Im leeren, von grellen Neonröhren auf verschiebbaren Stellwänden erhellten weißen Bühnenrund (Bühne: Sebastian Hartmann) wirkt das sehr authentisch und nie folkloristisch. Riesige Buchstaben-Würfel zeigen den Schauplatz Berlin Alexanderplatz an. Durch die enorme Leistung der Schauspieler, den weitgehenden Verzicht auf Requisiten und die auf Videowände projizierten Zeichnungen über die Stadt in der Weimarer Zeit kommt im Kopf des Zuschauers eine Assoziationskette in Gang. Sie versetzt ihn in das Berlin der 20er Jahre - eine Zeit großer Armut und Arbeitslosigkeit, großer Zügellosigkeit und Hoffnungen.

Nach der ersten Pause entfernt sich Hartmanns Inszenierung aber immer weiter von ihrem Helden, den Döhler als sympathischen Loser darstellt. Berliner Moritaten, Sprechchöre und auf die großstädtische und private Apokalypse verweisende Auftritte vom Tod und biblischen Figuren wie Hiob, Abraham und Isaak - all das ist jetzt nur noch lose und über mehrere doppelte Böden mit Biberkopfs Leidensgeschichte verknüpft.

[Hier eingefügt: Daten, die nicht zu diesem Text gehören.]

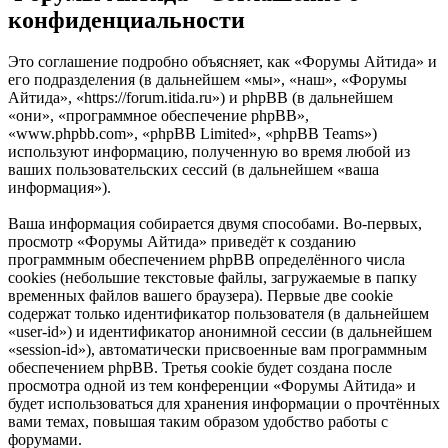
конфиденциальности
Это соглашение подробно объясняет, как «Форумы Айтида» и
его подразделения (в дальнейшем «мы», «наш», «Форумы
Айтида», «https://forum.itida.ru») и phpBB (в дальнейшем
«они», «программное обеспечение phpBB»,
«www.phpbb.com», «phpBB Limited», «phpBB Teams»)
используют информацию, полученную во время любой из
ваших пользовательских сессий (в дальнейшем «ваша
информация»).
Ваша информация собирается двумя способами. Во-первых,
просмотр «Форумы Айтида» приведёт к созданию
программным обеспечением phpBB определённого числа
cookies (небольшие текстовые файлы, загружаемые в папку
временных файлов вашего браузера). Первые две cookie
содержат только идентификатор пользователя (в дальнейшем
«user-id») и идентификатор анонимной сессии (в дальнейшем
«session-id»), автоматически присвоенные вам программным
обеспечением phpBB. Третья cookie будет создана после
просмотра одной из тем конференции «Форумы Айтида» и
будет использоваться для хранения информации о прочтённых
вами темах, повышая таким образом удобство работы с
форумами.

Ganz unter den Tisch fällt die politische Wankelmütigkeit der Hauptfigur, die bei Döblin unter anderem Zeitungen für die Nazis verkauft.

Nach der zweiten Pause des Abends, der am Ende doch noch recht anstrengend wird, soll es um die angestrebte Läuterung des gefallenen Biberkopf gehen, der ob neuerlichen Unglücks schon nicht mehr von dieser Welt ist und in der Nervenheilanstalt endet. Mehrfach kommt Regisseur Hartmann auf Döblins berühmte Schilderungen aus dem Berliner Schlachthaus zurück - auf der Bühne scheint ein nackter, am Ende am Kreuz weinender Mann das Töten der Tiere am eigenen Leib zu erleben. Zwischendurch wechseln kurz die Darsteller von Biberkopf und Mieze.

Neben den berühmten Verfilmungen von Berlin Alexanderplatz mit Heinrich George (Regie Piel Jutzi) und Günter Lamprecht (Regie Rainer Werner Fassbinder) gab es in Berlin schon einige Aufsehen erregende Theaterproduktionen von Berliner Alexanderplatz. Frank Castorf zeigte die Geschichte vor 16 Jahren im leerstehenden Palast der Republik in einem fünfstündigen Theatermarathon. Schauspieler Ben Becker wurde 1999 als Franz Biberkopf am Maxim Gorki Theater gefeiert. Volker Lösch inszenierte Berlin Alexanderplatz 2009 an der Schaubühne. Von Hartmanns Inszenierung wird vor allem Biberkopf-Darsteller Andreas Döhler in Erinnerung bleiben.